The solution is actually surprisingly simple. Calculate a hash of the event message and use that as the document id for elasticsearch. Here's a sample config:

input {
#something. anything.
}

filter {
mutate {
add_field => ["logstash_checksum", "%{message}"]
}
anonymize {
fields => ["logstash_checksum"]
algorithm => "MD5"
key => "a"
}
}

output {
elasticsearch {
host => "127.0.0.1"
document_id => '%{logstash_checksum}'
}
}

Note that this works best with events that already contains the timestamp such as web server access log from IIS, apache, etc, load balancer logs, etc. It would be a bad idea to apply this technique to stream based log entries that rely on timestamp at the time of injestion by logstash.

Tuesday 2 September 2014

Something subtle about logstash s3 input

There are two settings for the s3 input plugin for logstash that went under my radar in terms of their criticalilty; delete and backup_to_bucket. In some situations, it actually make or break the feasibility of this plugin entirely. So much so that it resulted in me having to significantly rework the architecture I had in mind for log processing.

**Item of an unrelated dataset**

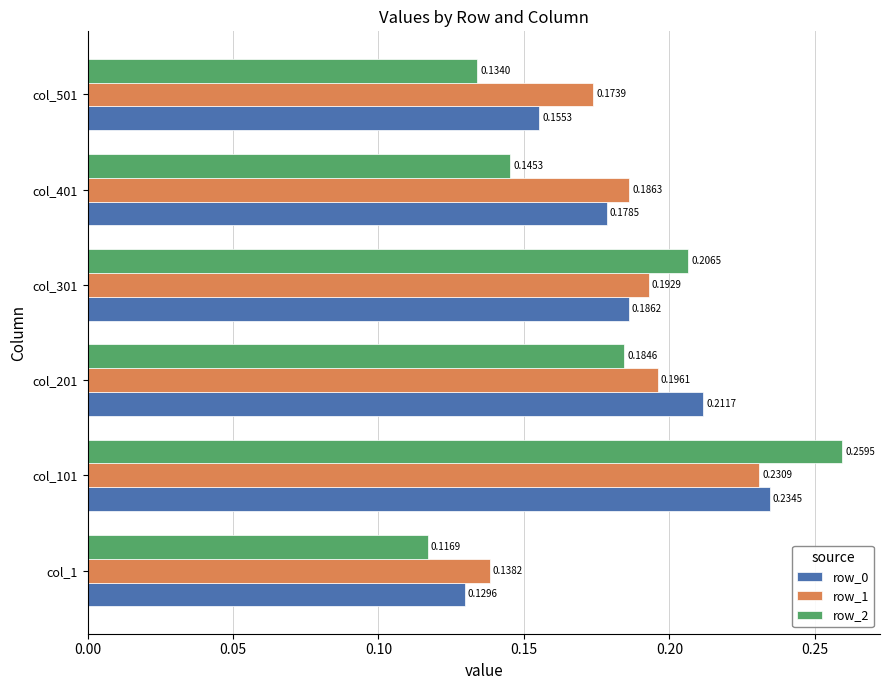

What is the sum of all row_0 values?

1.1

People who has worked with s3 input for logstash extensively would have experienced a few major issues for bucket/key prefix combination that contains large number of objects:
  1. Extremely long start up time due to the registration of the s3 plugin within the logstash runtime.
  2. The long latency at which new files in s3 are picked up by logstash for processing.
Both of these problem stems from a quirk with the AWS s3 api. The list object api only returns 1000 items at once. This problem is further amplified by the fact that logstash s3 input does not deal with this matter intelligently and queries everything upfront then process it sequentially, rather than processing the 1000 items queried first before moving off to the next batch.

The delete and backup_to_bucket settings allow a configuration where a target location is used for logstash to collect the files to be processed and then pointing the backup_to_bucket to another location for archival. That as opposed to dumping all the data into a s3 location and pointing logstash at it and telling it to poll for updates.

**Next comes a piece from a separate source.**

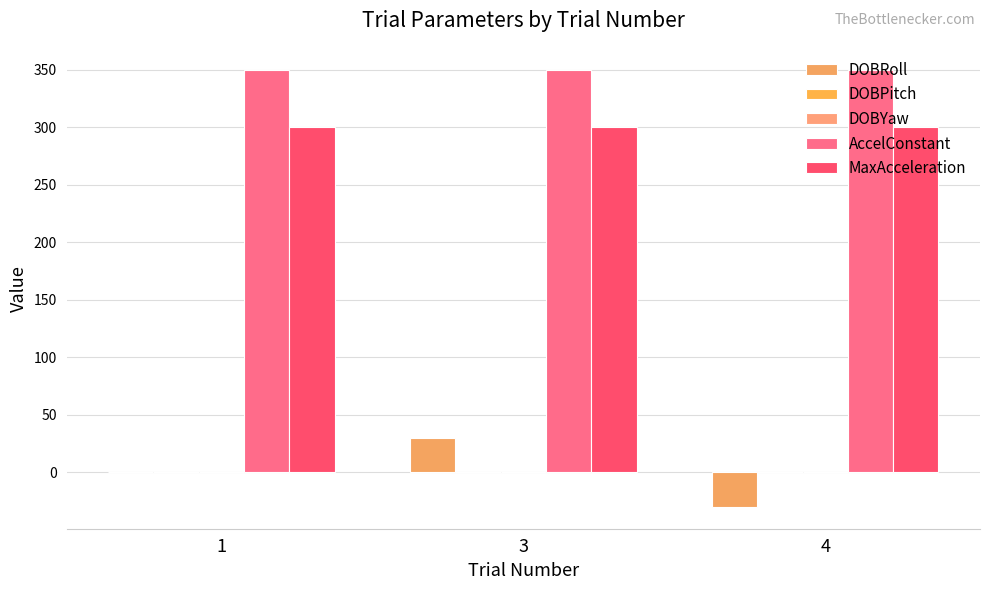

What is the total value across all series at 3?

680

This approach also frees up the reliance on the since db file logstash s3 uses to keep track of where it last injested up to. Logstash can just crunch everything it finds in the target location. This means now the logstash server can be put on an auto scaling group and throw away the server at will without having to worry about backing up / restore / losing the since db file.

Taking my setup as an example. We ship all our logs to a S3 location and then fan out from there into EMR, Redshift, Logstash, etc etc. With our IIS logs, having only 10 web servers shipping 1 log per site per hour, assuming there's an average of 2 iis sites per server, there would be a total of 10 servers x 2 sites x 24 hours x 30 days = 14400 s3 object per month. In just 6 months, there'd be around 86k objects in s3. That's 86 consecutive HTTP request to just scan the entire drop zone for changes which makes it completely unfeasible. Just imagine what's going to happen 3 years down the line.

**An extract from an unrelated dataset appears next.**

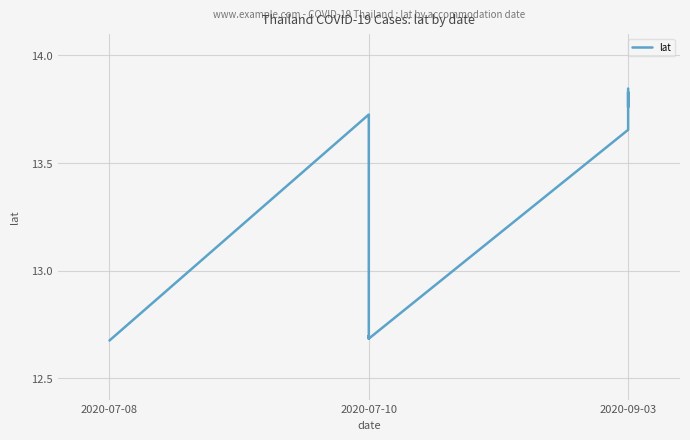

At which category does the chart reach its minimum across all series?

2020-07-08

Quite frankly, I would rather see the logstash s3 intelligently iterate and priorities yyyy/mm/dd key partitioning that most people uses for archiving large number of objects in s3 and injest and scan for the latest entry first. The combination of delete and backup_to_bucket while solves the problem, introduces new ones.
  1. It means that data would not be able to reach EMR and Redshift until Logstash has finished processing it.
  2. The logstash s3 input plugin code, as of the time of this post, uploads the local copy of the file it downloaded to the backup location as opposed to using the copy operation. This step can potentially introduce corruption to the file due to any unforeseen circumstances.
Tho, I doubt my wish would come true anytime soon, so I guess delete and backup_to_bucket is the best we have to work with for the time being.